Europe knows how to mobilize, it has proven it. After the start of the pandemic, it decided on a recovery plan worth an unprecedented 800 billion euros. Why would it not be possible to set up a permanent mechanism to deal with global warming? Once again, the difficulty is political. “This path would require stronger cohesion within the Union. In the United States, the 50 states have long given responsibility for a large part of economic decisions to the federal level. In Europe, we are still very far from this degree of solidarity. Countries have difficulty accepting a right to review their own decisions,” deplores Christian Gollier.

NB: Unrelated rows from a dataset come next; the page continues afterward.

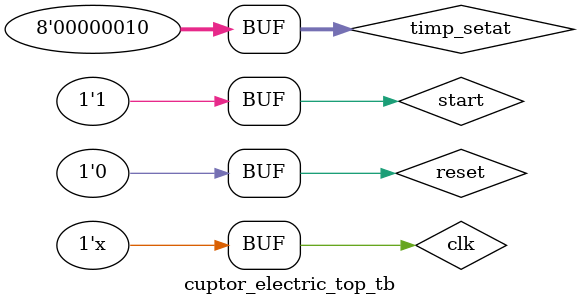
<source format=sv>


`include "apb_interface.sv"
`include "door_interface.sv"
`include "led_interface.sv"
//`include "random_test.sv"//
//`include "reg_test.sv"
`include "operation_mod_test.sv"
//`include "temperature_test.sv"
//`include "timp_reg_test.sv"
//`include "timp_modop_test.sv"

module cuptor_electric_top_tb;

 // Parameters
 localparam CLK_PERIOD = 20; // Clock periods in units of time
  
 // Input
 logic clk;
 logic reset;
 logic [7:0] timp_setat;
 logic door;
 logic start;
  
 // Outputs
 wire logic mod_ready;
 wire logic ready;
 wire logic temp_current;
 wire  timeout ;
 wire  timer_remain;
  
  apb_interface apb_intf(clk, reset);
  
  door_interface door_intf(clk, reset);
  
  led_interface led_intf(clk,reset);
 
// Instantiation of DUT
   cuptor_electric_top dut (
    .clk(clk),
    .reset(reset),
     .door(door_intf.door_closed),
     .paddr(apb_intf.paddr),
     .pwrite(apb_intf.pwrite),
     .psel(apb_intf.psel),
     .penable(apb_intf.penable),
     .pwdata(apb_intf.pwdata),
     .prdata(apb_intf.prdata),
     .pready(apb_intf.pready),
     .mod_ready(led_intf.led)
   
  );
 
  // Clock generator
 always #(CLK_PERIOD / 2) clk = ~clk;

 // Initialization for reset
 initial begin
  reset = 1;
  clk = 0;
  #50 reset = 0; //The reset is activated for a short time
  start <=1'b1;
  #100
  timp_setat <= 8'd2;
  

 end


  test t1(apb_intf, door_intf, led_intf);

  // Saving variables for waveform
  initial begin
  $dumpfile("dump.vcd");
  $dumpvars;
end

endmodule
</source>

A possible role for central banks

Can the European Central Bank come to the rescue and help finance the transition? This is one of the avenues mentioned in the Finance Watch report. “The monetization of public debt – in other words, the partial or total financing of public deficits by central banks – is prohibited by the Maastricht Treaty. However, it is not a leftist idea. It was implemented massively in the United Kingdom, from the end of the 19th century to the middle of the 20th century, and in the United States from the Greenspan era” (the chairman of the American Federal Reserve from 1987 to 2006), suggests Thierry Philipponnat.

READ ALSO: Faced with the risk of financial chaos, can Christine Lagarde and the ECB save France?

One crucial question remains: is this massive recourse to central banks not likely to create inflation? On this point, opinions differ. “Some tell us that it depends on economic conditions. The lessons of our two thousand years of history seem clear to me, explains Christian Gollier. The surplus of liquidity always ends up pushing up prices, which then seems like a disguised tax for citizens.” Debt specialist and former Treasury official Clara Leonard points out another possibility: “We could imagine advantageous interest rates for banks that refinance themselves at the Central Bank and then invest in green projects.”

The head of the Toulouse School of Economics is arguing more for the development of a “price signal”, embodied by the rise of the carbon market. “Giving a – high – price per tonne of CO2 encourages economic agents to invest in decarbonisation. Which, ultimately, significantly reduces the bill that remains to be paid by States”, specifies Christian Gollier. The revenues from this mechanism can notably finance aid measures for people or sectors suffering from the transition. “Many options are on the table. Our report does not claim to sweep them all away”, acknowledges Thierry Philipponnat. Each of them has its advantages and disadvantages, its supporters and its detractors. Enough to fuel the debate for months, even years. If only the terms are well defined by political leaders.